__Work to be completed__: From the records below, set down exactly the lines starting with the line that contains "right knee: (132, 606)" and going on through the line that contains "left hip: (895, 448)". Nothing else is wanted.

__Dataset__:
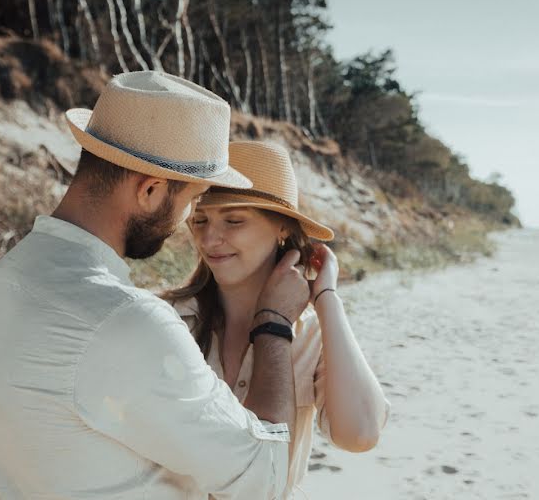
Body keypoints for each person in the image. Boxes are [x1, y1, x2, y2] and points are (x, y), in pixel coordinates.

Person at [0, 71, 303, 499]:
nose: (185, 223)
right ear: (152, 189)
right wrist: (274, 323)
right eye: (191, 200)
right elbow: (263, 477)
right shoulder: (127, 321)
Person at [162, 140, 390, 498]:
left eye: (234, 220)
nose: (209, 237)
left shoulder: (313, 334)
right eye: (200, 220)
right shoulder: (168, 319)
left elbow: (360, 434)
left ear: (283, 227)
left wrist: (327, 297)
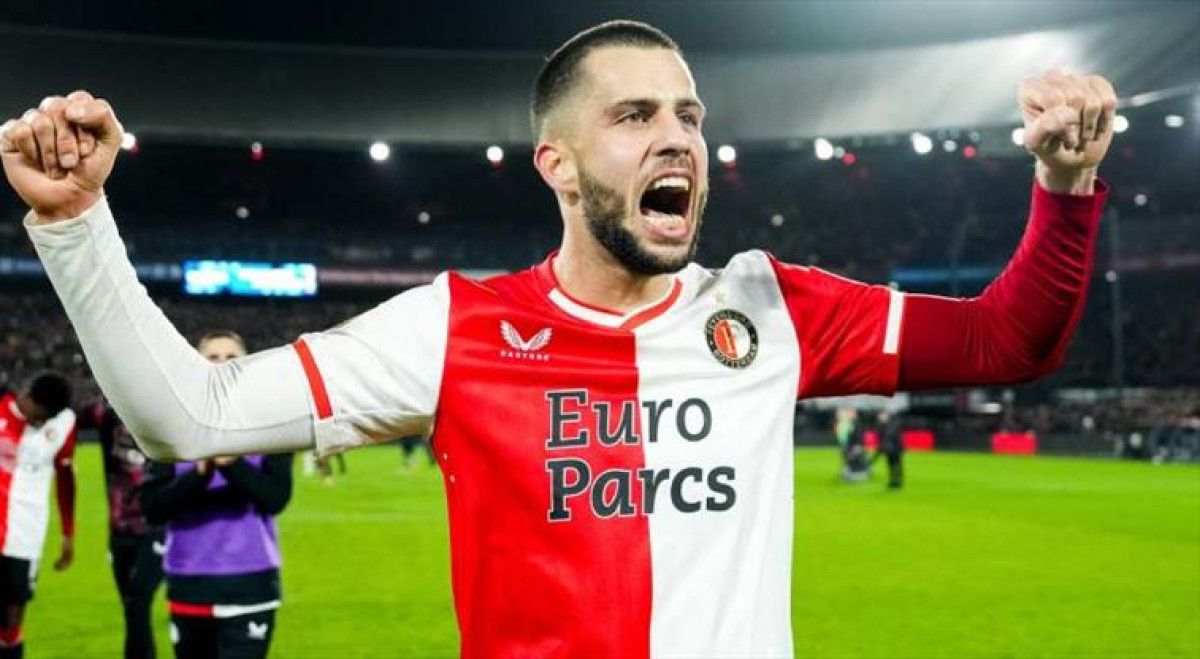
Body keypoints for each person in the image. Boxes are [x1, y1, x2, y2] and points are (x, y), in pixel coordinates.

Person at [3, 19, 1116, 658]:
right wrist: (77, 221)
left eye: (689, 115)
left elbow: (1008, 340)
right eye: (635, 116)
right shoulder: (454, 327)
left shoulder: (772, 306)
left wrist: (1065, 185)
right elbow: (188, 415)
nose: (678, 138)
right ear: (559, 165)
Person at [139, 332, 293, 659]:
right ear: (196, 365)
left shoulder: (273, 425)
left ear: (247, 365)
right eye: (212, 357)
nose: (222, 364)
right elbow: (152, 508)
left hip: (250, 582)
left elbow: (276, 498)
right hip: (189, 581)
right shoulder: (170, 428)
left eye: (232, 357)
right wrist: (199, 473)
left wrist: (232, 464)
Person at [80, 398, 165, 659]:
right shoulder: (108, 416)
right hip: (119, 529)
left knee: (138, 600)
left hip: (156, 529)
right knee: (132, 606)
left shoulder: (162, 418)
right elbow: (81, 414)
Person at [0, 372, 76, 659]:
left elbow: (65, 479)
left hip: (24, 535)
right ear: (27, 396)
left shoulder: (64, 422)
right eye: (39, 414)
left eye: (49, 417)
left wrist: (68, 533)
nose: (43, 422)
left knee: (12, 616)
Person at [871, 410, 905, 489]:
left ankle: (897, 481)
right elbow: (881, 436)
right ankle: (892, 480)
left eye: (882, 415)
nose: (880, 417)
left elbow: (890, 434)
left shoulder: (895, 422)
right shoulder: (883, 424)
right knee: (890, 465)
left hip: (895, 448)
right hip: (888, 448)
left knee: (896, 464)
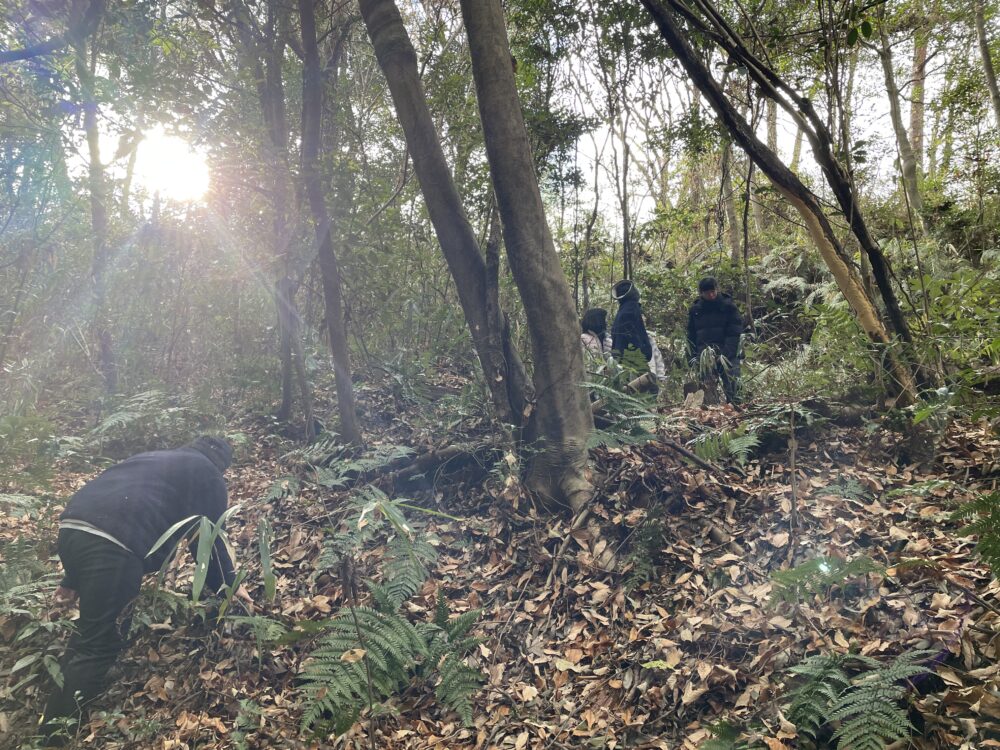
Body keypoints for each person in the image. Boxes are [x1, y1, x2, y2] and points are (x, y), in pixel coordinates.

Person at [40, 436, 251, 743]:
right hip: (114, 544)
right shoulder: (209, 474)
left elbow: (110, 502)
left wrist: (71, 579)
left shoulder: (153, 457)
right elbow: (208, 539)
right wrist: (230, 586)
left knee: (90, 632)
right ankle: (50, 738)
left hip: (71, 528)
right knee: (98, 646)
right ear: (222, 464)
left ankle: (56, 705)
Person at [687, 276, 744, 403]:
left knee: (734, 389)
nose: (711, 295)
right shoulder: (696, 310)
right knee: (708, 393)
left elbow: (735, 333)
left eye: (713, 291)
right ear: (701, 293)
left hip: (728, 354)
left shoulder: (728, 306)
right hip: (705, 356)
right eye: (708, 293)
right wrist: (692, 356)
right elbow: (691, 335)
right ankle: (712, 418)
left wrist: (726, 354)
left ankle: (737, 415)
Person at [610, 280, 652, 364]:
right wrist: (642, 352)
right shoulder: (631, 308)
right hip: (631, 361)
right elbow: (632, 335)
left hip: (621, 358)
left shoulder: (622, 310)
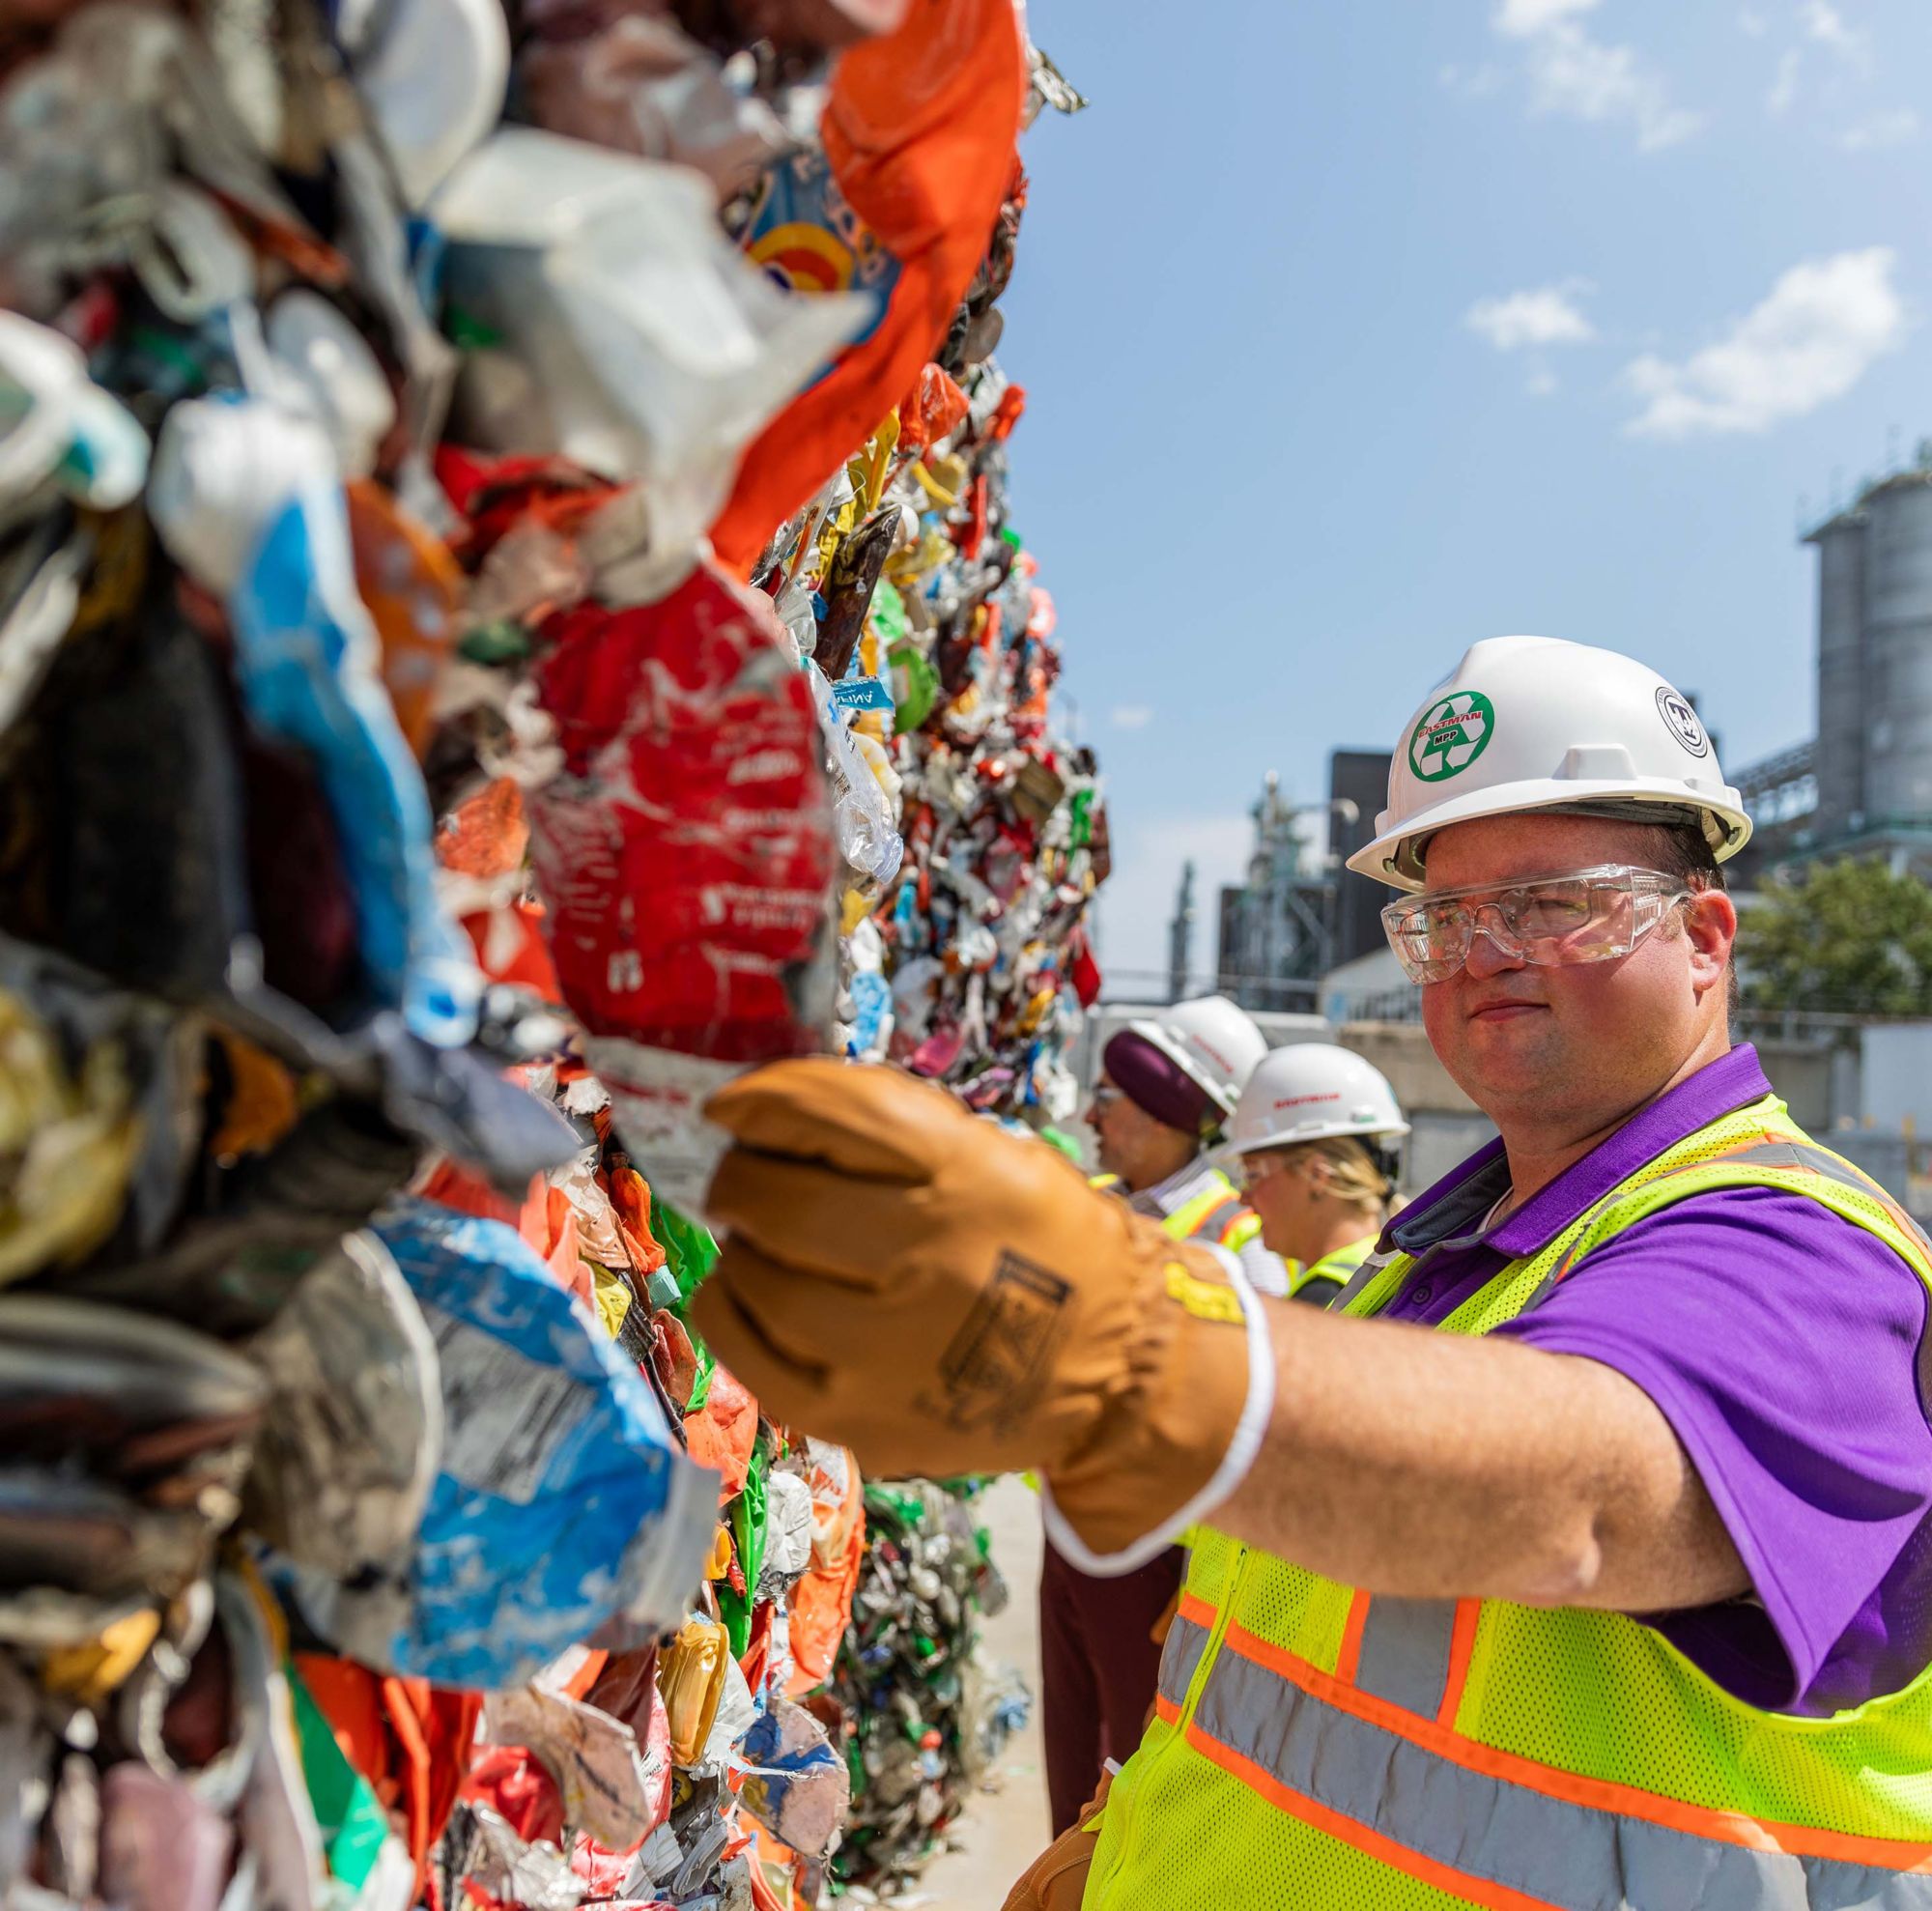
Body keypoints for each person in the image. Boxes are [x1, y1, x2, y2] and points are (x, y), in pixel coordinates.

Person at [693, 633, 1932, 1908]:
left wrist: (1115, 1352)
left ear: (1708, 938)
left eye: (1554, 903)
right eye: (1442, 917)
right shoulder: (1432, 1267)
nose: (1488, 949)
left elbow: (1586, 1496)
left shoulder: (1792, 1239)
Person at [1038, 997, 1271, 1836]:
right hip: (1069, 1520)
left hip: (1155, 1546)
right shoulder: (1095, 1201)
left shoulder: (1236, 1239)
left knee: (1129, 1764)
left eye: (1114, 1097)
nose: (1093, 1115)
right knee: (1069, 1755)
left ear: (1174, 1113)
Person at [1223, 1044, 1408, 1306]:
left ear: (1316, 1174)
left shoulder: (1324, 1297)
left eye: (1252, 1174)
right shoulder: (1391, 1271)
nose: (1243, 1197)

__Answer box__:
right knee: (132, 606)
left shoulder: (162, 418)
right elbow: (81, 414)
Person at [0, 372, 76, 659]:
left elbow: (65, 479)
left hip: (24, 535)
right ear: (27, 396)
left shoulder: (64, 422)
right eye: (39, 414)
left eye: (49, 417)
left wrist: (68, 533)
nose: (43, 422)
left knee: (12, 616)
Person at [871, 410, 905, 489]:
left ankle: (897, 481)
right elbow: (881, 436)
right ankle: (892, 480)
left eye: (882, 415)
nose: (880, 417)
left elbow: (890, 434)
left shoulder: (895, 422)
right shoulder: (883, 424)
right knee: (890, 465)
left hip: (895, 448)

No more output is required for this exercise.